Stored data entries
++++

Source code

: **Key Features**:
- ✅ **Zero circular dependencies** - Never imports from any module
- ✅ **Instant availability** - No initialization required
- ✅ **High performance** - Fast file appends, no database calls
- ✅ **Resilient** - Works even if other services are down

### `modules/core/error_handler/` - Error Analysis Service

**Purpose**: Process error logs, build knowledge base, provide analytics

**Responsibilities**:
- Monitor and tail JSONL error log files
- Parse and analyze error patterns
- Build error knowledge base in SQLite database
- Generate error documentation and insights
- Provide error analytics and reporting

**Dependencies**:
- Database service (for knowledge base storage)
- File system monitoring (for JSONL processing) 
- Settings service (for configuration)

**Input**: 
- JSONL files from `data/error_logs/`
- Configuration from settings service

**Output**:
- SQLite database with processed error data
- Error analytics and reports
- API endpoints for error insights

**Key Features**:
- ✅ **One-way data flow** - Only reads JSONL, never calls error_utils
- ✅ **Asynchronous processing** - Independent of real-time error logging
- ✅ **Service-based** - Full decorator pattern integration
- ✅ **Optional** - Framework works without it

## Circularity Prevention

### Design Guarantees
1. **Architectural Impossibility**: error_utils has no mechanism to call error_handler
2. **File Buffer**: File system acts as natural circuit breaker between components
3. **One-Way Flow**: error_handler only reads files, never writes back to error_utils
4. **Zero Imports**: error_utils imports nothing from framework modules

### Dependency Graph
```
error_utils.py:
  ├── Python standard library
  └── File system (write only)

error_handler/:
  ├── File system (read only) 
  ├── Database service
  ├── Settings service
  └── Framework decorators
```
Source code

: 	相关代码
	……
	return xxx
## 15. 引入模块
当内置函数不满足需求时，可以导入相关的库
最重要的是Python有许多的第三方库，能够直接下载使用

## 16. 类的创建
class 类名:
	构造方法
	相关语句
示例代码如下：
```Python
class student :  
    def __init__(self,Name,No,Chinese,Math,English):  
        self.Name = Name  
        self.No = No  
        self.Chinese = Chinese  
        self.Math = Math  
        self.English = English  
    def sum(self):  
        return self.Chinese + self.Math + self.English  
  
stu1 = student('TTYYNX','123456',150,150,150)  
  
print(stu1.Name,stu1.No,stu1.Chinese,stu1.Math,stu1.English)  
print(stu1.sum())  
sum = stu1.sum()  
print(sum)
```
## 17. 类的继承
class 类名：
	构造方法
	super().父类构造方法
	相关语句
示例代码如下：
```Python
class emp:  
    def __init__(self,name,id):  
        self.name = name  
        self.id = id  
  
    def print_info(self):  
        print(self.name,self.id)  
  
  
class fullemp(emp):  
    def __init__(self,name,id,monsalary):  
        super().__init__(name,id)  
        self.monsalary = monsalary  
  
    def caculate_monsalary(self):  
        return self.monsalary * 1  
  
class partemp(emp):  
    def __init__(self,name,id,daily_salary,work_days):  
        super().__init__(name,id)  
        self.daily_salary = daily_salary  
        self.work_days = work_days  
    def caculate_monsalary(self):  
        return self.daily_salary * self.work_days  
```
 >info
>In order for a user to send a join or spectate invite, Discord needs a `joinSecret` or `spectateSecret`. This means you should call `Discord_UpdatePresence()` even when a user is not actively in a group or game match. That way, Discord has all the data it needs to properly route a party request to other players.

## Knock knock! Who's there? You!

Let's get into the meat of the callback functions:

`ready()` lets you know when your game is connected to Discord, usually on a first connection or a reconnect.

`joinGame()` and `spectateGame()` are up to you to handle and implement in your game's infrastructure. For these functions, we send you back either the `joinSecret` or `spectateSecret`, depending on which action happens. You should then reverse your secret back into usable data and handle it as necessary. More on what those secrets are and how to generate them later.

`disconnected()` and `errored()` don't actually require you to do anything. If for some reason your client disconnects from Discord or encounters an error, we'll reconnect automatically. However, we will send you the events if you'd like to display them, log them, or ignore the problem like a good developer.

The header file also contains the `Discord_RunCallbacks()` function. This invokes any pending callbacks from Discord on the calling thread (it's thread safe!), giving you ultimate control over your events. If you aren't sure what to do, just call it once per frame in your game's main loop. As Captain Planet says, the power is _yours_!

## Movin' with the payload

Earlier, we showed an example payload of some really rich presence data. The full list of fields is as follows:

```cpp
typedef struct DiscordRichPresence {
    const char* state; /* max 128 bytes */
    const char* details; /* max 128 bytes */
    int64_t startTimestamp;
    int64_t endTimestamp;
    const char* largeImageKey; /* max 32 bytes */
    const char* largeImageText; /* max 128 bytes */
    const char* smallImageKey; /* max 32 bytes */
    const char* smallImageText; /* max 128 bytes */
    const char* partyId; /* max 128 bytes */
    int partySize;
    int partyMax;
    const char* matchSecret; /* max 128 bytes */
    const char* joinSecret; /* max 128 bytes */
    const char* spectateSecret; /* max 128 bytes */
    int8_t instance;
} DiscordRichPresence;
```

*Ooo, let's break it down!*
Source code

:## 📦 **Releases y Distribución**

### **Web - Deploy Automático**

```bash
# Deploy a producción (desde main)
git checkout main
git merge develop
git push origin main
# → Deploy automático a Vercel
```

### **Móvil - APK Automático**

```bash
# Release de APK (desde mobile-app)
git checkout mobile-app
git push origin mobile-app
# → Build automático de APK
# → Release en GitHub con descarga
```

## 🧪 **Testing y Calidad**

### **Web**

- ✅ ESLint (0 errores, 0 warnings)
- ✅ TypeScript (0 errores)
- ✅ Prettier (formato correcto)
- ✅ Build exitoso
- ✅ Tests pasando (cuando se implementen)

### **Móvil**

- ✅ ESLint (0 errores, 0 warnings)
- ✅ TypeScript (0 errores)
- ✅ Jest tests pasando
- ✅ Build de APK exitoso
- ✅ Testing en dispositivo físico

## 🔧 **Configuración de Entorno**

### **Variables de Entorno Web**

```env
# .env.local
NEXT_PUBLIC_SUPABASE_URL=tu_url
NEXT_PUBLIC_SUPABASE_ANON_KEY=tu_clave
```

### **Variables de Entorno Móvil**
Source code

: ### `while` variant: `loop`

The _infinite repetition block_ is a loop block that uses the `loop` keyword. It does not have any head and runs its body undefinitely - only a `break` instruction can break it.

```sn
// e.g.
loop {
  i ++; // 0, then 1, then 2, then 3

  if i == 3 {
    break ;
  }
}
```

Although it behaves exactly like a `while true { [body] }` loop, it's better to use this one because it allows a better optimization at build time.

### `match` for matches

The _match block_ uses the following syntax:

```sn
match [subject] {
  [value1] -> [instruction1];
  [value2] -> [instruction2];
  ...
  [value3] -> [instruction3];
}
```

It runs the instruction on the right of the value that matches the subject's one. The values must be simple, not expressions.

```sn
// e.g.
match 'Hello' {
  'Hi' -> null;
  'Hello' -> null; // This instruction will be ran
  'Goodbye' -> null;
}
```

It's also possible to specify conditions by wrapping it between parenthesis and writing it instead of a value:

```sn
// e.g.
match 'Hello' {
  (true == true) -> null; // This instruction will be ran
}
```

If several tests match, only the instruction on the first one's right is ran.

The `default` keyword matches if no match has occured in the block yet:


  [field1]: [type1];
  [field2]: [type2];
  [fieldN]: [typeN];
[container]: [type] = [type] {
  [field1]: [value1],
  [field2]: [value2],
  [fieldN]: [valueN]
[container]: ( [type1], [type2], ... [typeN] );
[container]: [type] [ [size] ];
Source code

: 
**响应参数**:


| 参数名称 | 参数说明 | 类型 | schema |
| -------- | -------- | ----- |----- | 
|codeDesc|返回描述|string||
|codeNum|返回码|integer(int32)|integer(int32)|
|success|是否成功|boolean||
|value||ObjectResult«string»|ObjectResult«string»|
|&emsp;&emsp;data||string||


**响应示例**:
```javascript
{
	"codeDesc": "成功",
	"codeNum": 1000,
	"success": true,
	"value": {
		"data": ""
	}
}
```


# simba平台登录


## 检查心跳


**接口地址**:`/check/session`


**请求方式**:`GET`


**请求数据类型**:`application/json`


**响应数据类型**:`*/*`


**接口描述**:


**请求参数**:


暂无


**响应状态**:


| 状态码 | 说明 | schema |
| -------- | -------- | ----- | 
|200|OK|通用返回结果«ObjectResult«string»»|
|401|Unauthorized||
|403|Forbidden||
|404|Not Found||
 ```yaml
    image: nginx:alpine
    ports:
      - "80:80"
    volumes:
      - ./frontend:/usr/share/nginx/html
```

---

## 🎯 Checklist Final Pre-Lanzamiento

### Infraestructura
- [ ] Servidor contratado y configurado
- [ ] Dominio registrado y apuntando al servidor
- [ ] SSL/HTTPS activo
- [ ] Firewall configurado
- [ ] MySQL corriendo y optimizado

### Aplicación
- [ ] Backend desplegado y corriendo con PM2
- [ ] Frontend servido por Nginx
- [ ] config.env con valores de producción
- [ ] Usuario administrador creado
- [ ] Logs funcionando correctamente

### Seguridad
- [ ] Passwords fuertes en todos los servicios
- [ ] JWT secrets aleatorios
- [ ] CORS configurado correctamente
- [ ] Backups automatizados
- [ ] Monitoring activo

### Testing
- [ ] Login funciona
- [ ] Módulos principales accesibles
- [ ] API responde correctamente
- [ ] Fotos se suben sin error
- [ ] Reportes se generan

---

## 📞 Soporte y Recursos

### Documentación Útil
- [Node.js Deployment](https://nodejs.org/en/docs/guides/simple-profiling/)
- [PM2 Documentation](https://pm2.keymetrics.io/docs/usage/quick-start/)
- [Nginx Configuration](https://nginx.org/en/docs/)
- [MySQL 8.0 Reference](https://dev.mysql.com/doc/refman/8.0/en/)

++++

- **WHAT YOU HAVE TO DO**: Extract the first line above and each line after it up to and including the one with "- ✅ **Resilient**", please, exactly and with nothing else.

- **OUTPUT FOR THIS TASK**:
Source code

: **Key Features**:
- ✅ **Zero circular dependencies** - Never imports from any module
- ✅ **Instant availability** - No initialization required
- ✅ **High performance** - Fast file appends, no database calls
- ✅ **Resilient** - Works even if other services are down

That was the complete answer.